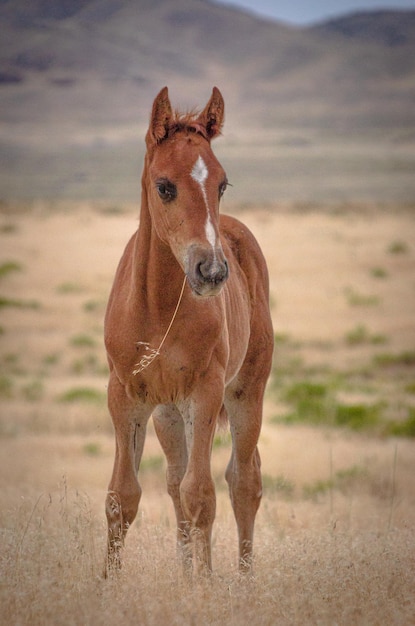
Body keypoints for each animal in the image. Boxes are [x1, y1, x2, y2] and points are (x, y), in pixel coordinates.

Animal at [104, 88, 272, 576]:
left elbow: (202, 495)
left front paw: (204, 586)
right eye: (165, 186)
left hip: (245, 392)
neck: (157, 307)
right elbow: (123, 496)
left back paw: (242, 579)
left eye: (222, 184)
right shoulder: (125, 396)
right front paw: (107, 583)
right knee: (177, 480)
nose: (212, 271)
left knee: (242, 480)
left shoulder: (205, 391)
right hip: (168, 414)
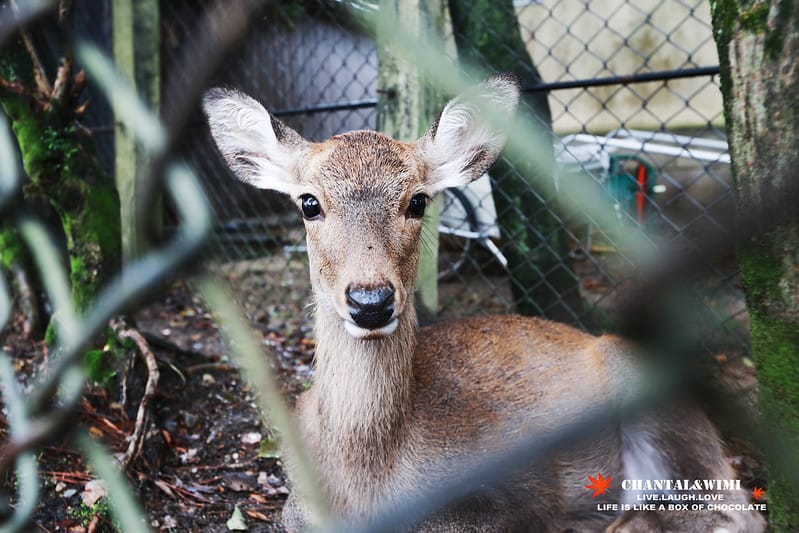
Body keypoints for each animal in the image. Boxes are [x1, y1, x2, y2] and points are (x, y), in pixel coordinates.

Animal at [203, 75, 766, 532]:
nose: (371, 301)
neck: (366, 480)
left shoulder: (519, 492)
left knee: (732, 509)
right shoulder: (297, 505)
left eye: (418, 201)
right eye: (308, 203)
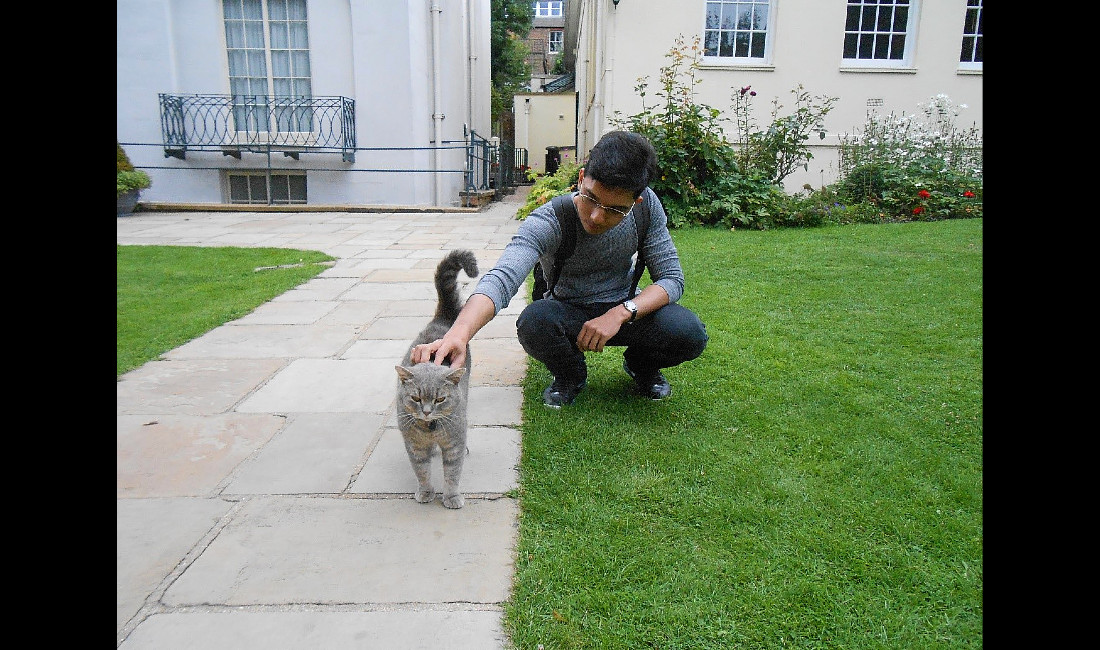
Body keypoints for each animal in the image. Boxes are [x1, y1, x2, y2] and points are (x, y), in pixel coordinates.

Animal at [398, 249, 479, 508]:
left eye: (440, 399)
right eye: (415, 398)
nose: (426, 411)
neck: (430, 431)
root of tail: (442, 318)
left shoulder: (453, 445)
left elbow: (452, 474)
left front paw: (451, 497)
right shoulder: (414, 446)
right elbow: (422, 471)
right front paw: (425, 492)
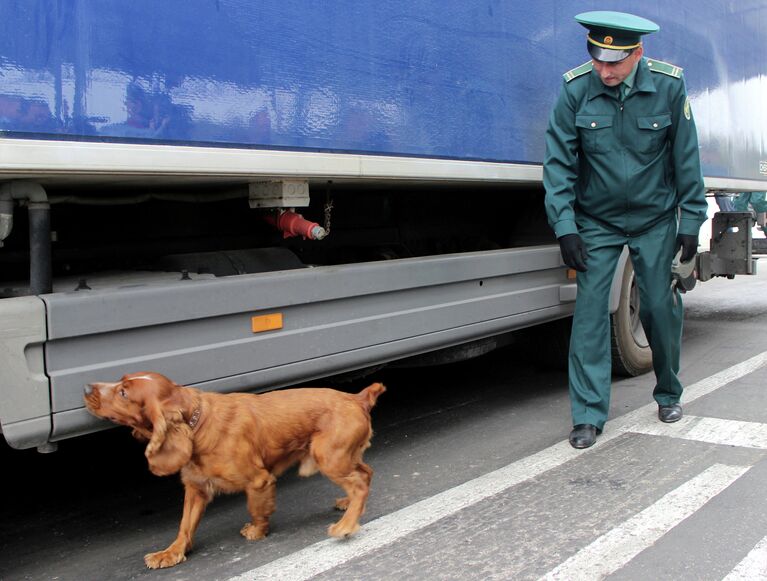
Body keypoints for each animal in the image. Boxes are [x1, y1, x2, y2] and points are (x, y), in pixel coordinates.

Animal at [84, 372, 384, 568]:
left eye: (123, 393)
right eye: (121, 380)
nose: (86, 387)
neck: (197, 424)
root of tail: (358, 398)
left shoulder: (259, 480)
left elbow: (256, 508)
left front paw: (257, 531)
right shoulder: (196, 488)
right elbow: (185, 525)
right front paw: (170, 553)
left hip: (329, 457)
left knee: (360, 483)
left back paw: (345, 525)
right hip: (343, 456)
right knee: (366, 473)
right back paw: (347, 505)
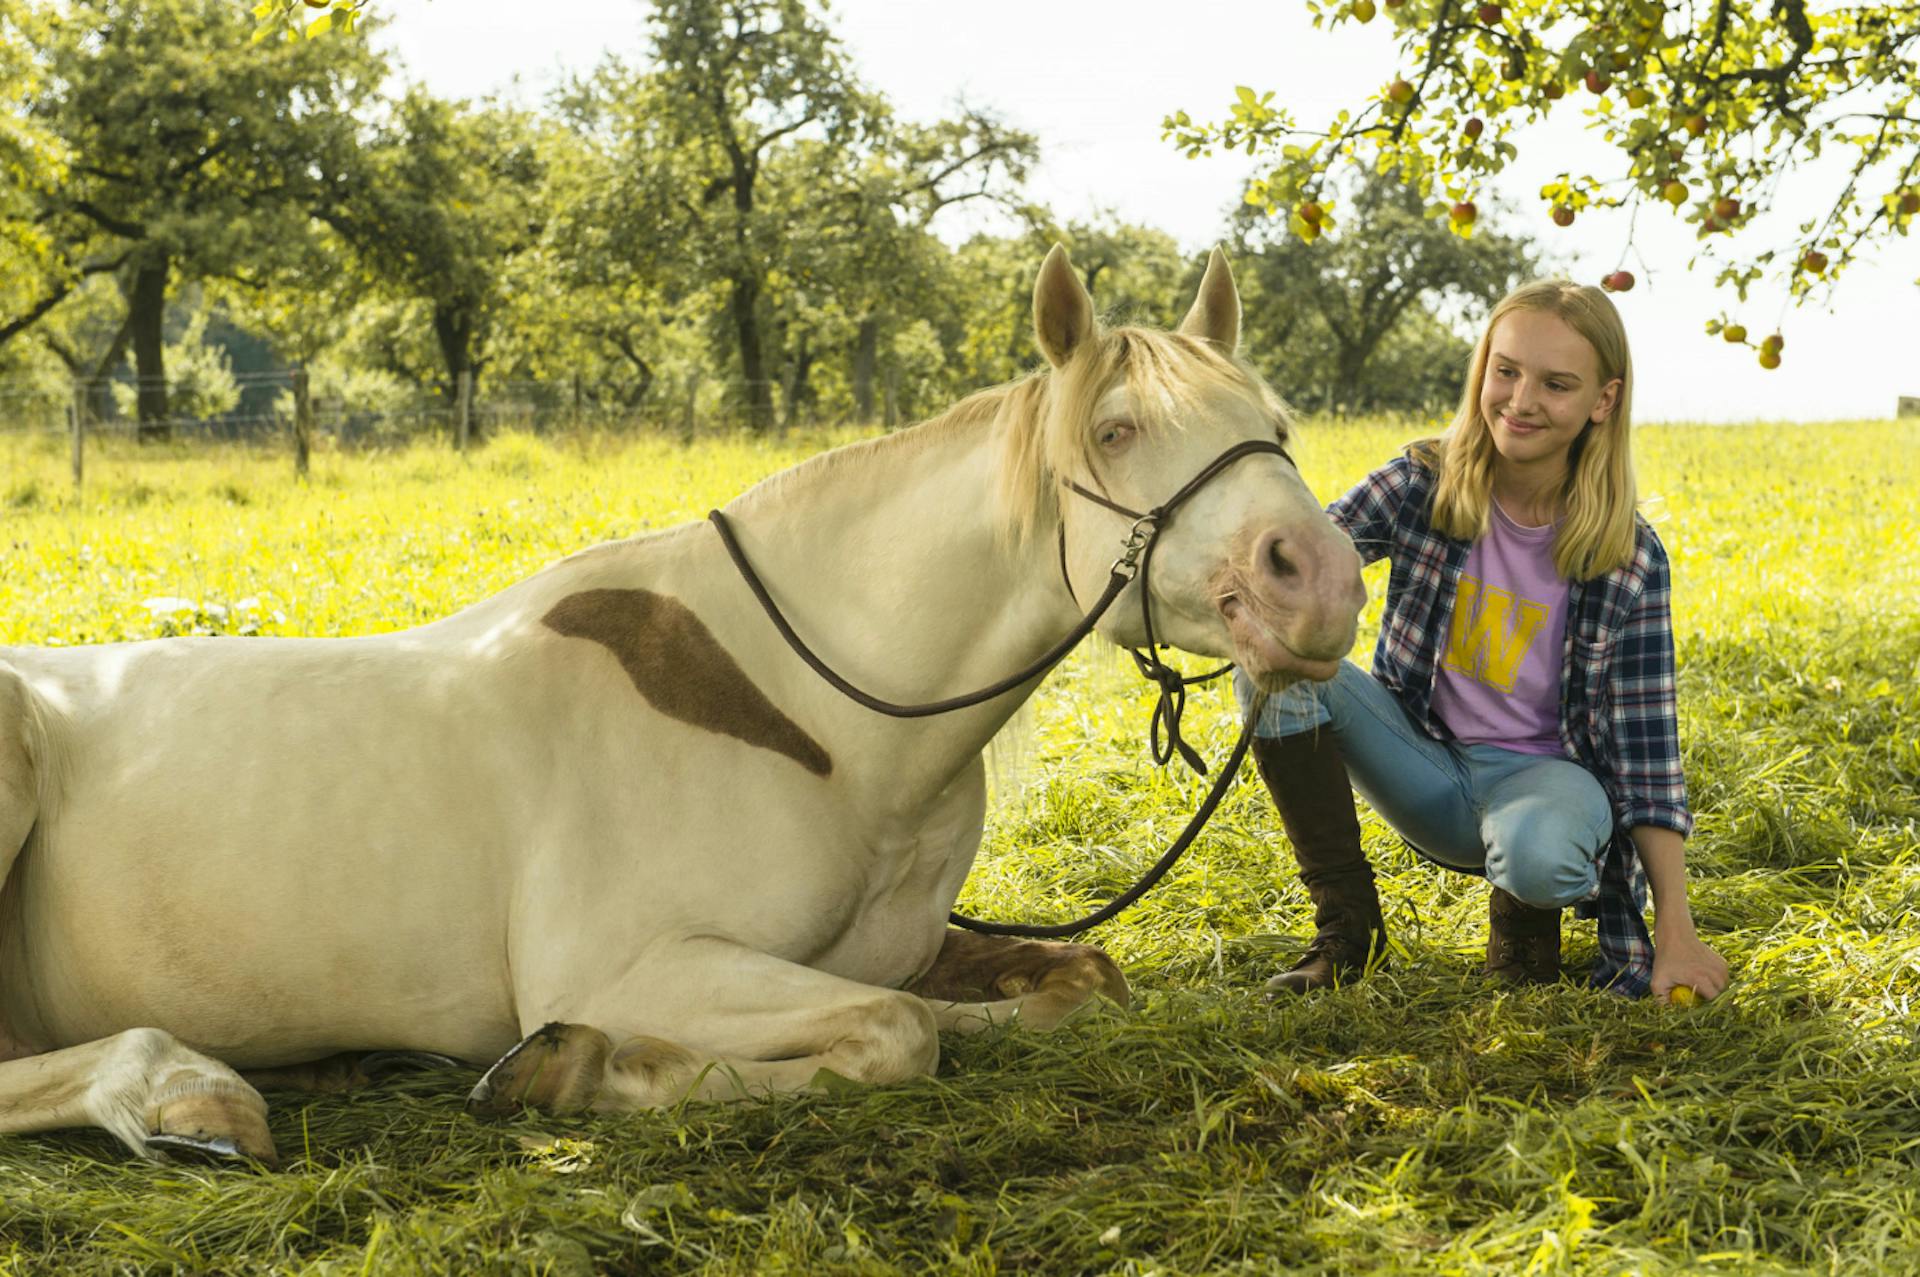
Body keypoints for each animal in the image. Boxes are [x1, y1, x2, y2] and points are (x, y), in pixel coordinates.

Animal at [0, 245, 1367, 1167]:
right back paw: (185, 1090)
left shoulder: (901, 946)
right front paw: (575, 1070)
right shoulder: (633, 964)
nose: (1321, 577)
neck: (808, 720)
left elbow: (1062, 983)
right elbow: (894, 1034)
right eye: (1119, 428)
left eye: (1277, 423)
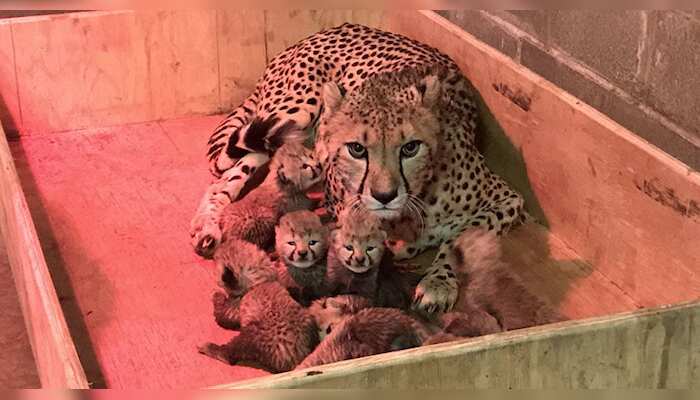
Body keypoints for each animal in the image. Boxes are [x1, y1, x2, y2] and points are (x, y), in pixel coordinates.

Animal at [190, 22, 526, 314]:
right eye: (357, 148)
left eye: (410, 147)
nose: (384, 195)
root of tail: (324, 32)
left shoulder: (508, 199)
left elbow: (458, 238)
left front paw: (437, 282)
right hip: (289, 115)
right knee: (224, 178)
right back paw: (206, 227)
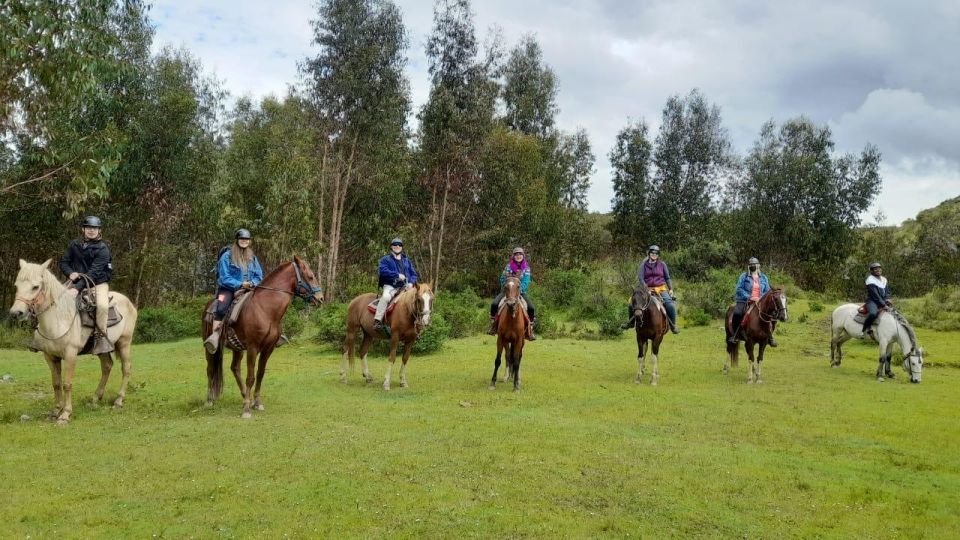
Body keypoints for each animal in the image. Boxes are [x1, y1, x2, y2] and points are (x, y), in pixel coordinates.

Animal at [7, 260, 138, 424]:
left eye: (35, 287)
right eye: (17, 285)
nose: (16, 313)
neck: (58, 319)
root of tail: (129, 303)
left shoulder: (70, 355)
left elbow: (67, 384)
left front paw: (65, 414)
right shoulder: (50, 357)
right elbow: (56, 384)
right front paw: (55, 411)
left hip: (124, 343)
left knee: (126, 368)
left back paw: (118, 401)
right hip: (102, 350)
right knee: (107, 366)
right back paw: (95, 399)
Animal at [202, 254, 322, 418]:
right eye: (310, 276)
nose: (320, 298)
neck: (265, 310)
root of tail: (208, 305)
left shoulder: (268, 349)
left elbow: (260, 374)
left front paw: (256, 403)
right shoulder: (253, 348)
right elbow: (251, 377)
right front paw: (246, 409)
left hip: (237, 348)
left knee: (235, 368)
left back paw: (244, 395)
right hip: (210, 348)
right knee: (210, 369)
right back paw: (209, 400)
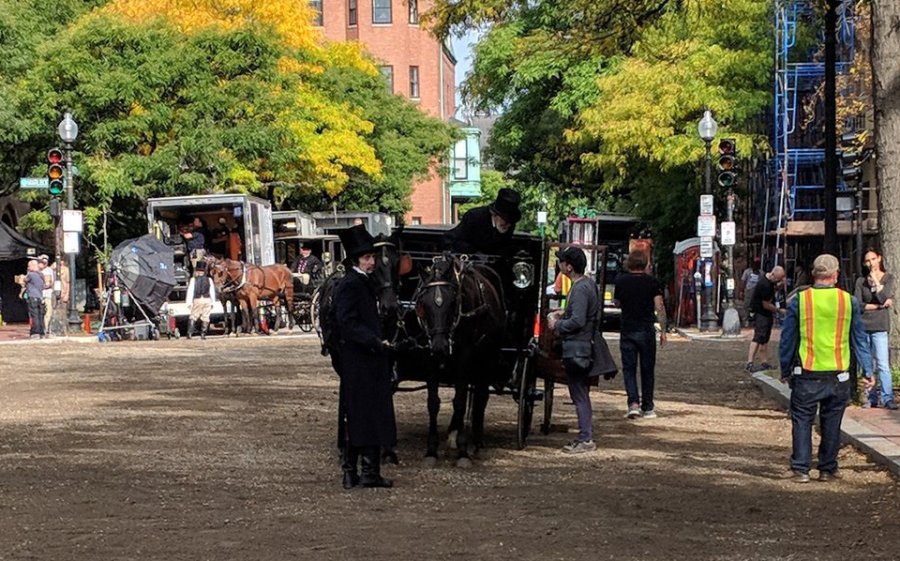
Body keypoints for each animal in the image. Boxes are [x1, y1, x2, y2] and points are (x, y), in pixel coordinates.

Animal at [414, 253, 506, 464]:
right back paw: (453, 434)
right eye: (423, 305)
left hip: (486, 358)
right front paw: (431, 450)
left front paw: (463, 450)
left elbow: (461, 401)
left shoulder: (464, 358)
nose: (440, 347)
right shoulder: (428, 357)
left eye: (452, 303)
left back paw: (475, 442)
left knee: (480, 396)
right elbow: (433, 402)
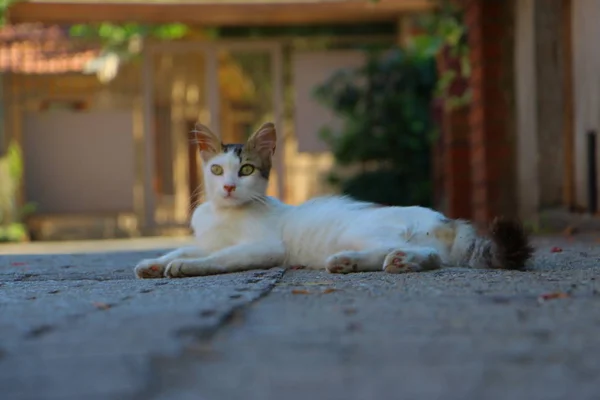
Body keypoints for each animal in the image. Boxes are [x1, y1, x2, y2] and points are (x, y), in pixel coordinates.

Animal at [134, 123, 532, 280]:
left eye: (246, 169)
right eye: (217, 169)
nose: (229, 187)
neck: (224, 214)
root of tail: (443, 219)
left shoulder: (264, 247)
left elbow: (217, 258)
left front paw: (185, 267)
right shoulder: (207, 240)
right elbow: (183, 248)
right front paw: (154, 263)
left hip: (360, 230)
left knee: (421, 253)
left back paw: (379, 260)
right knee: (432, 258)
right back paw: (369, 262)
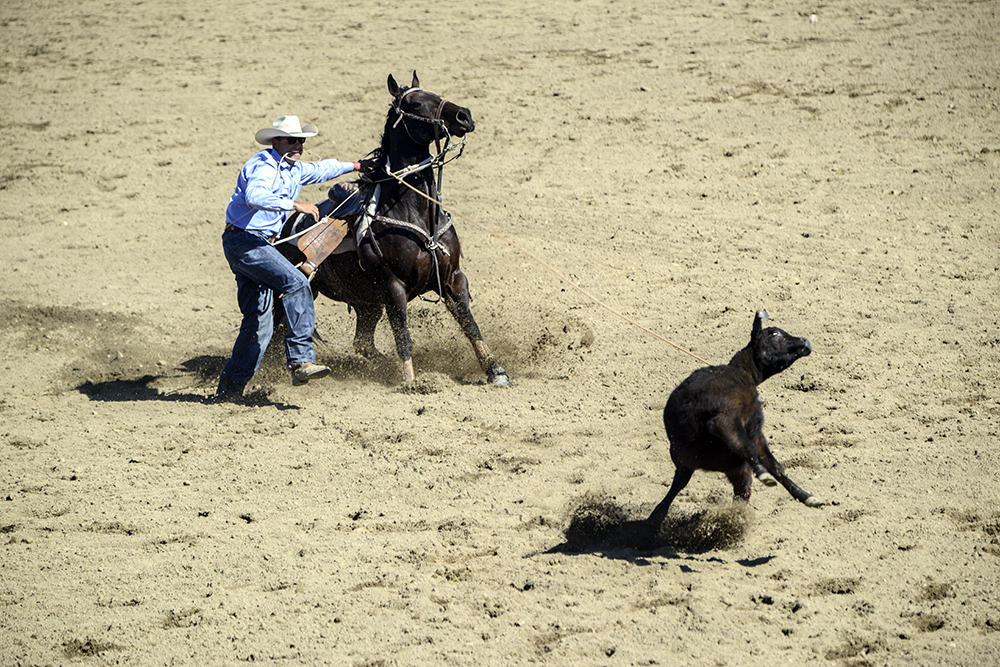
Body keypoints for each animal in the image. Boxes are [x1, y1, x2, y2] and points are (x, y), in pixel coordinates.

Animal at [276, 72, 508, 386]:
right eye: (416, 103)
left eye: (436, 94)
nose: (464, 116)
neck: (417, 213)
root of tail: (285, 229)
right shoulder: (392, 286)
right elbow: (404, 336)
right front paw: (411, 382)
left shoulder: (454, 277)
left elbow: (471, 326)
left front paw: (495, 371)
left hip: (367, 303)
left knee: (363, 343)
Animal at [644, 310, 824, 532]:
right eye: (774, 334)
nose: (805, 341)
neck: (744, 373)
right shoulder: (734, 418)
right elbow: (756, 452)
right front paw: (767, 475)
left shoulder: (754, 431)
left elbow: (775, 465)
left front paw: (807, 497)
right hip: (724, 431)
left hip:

+--

▶ **Directions**: Copy out exactly the lines above beginning with the line that contains "left front paw: (204, 586)" and finishing with the line that contains "right front paw: (575, 1070)", including both; leave the pictures out.

▶ **Reply to the exercise**:
left front paw: (204, 586)
right eye: (165, 186)
left hip: (245, 392)
neck: (157, 307)
right elbow: (123, 496)
left back paw: (242, 579)
left eye: (222, 184)
right shoulder: (125, 396)
right front paw: (107, 583)
right knee: (177, 480)
nose: (212, 271)
left knee: (242, 480)
left shoulder: (205, 391)
right hip: (168, 414)
Body keypoints for each animal in the image. Boxes are [x1, y1, x2, y2] and points are (x, y), in pixel coordinates.

Animal at [203, 75, 766, 532]:
nose: (371, 301)
neck: (366, 480)
left shoulder: (519, 492)
left knee: (732, 509)
right shoulder: (297, 505)
left eye: (418, 201)
right eye: (308, 203)
Body keypoints for each animal in the image. Boxes are [x1, y1, x2, y2] and points are (x, y), in pixel coordinates.

Animal at [398, 249, 479, 508]:
left eye: (440, 399)
right eye: (415, 398)
nose: (426, 411)
neck: (430, 431)
root of tail: (442, 318)
left shoulder: (453, 445)
left elbow: (452, 474)
left front paw: (451, 497)
right shoulder: (414, 446)
right elbow: (422, 471)
right front paw: (425, 492)
Body keypoints for each animal in the image. Boxes are [x1, y1, x2, y2] and points are (x, y), in pixel coordinates.

Animal at [84, 372, 384, 568]:
left eye: (123, 393)
right eye: (121, 380)
nose: (86, 387)
neck: (197, 424)
root of tail: (358, 398)
left shoulder: (259, 480)
left elbow: (256, 508)
left front paw: (257, 531)
right shoulder: (196, 488)
right elbow: (185, 525)
right front paw: (170, 553)
left hip: (329, 457)
left knee: (360, 483)
left back paw: (345, 525)
right hip: (343, 456)
right knee: (366, 473)
right back paw: (347, 505)
Body keypoints for each animal in the image. Boxes are [x1, y1, x2, y2] and points are (x, y), in pixel coordinates.

Animal at [0, 245, 1367, 1167]:
right back paw: (185, 1090)
left shoulder: (901, 946)
right front paw: (575, 1070)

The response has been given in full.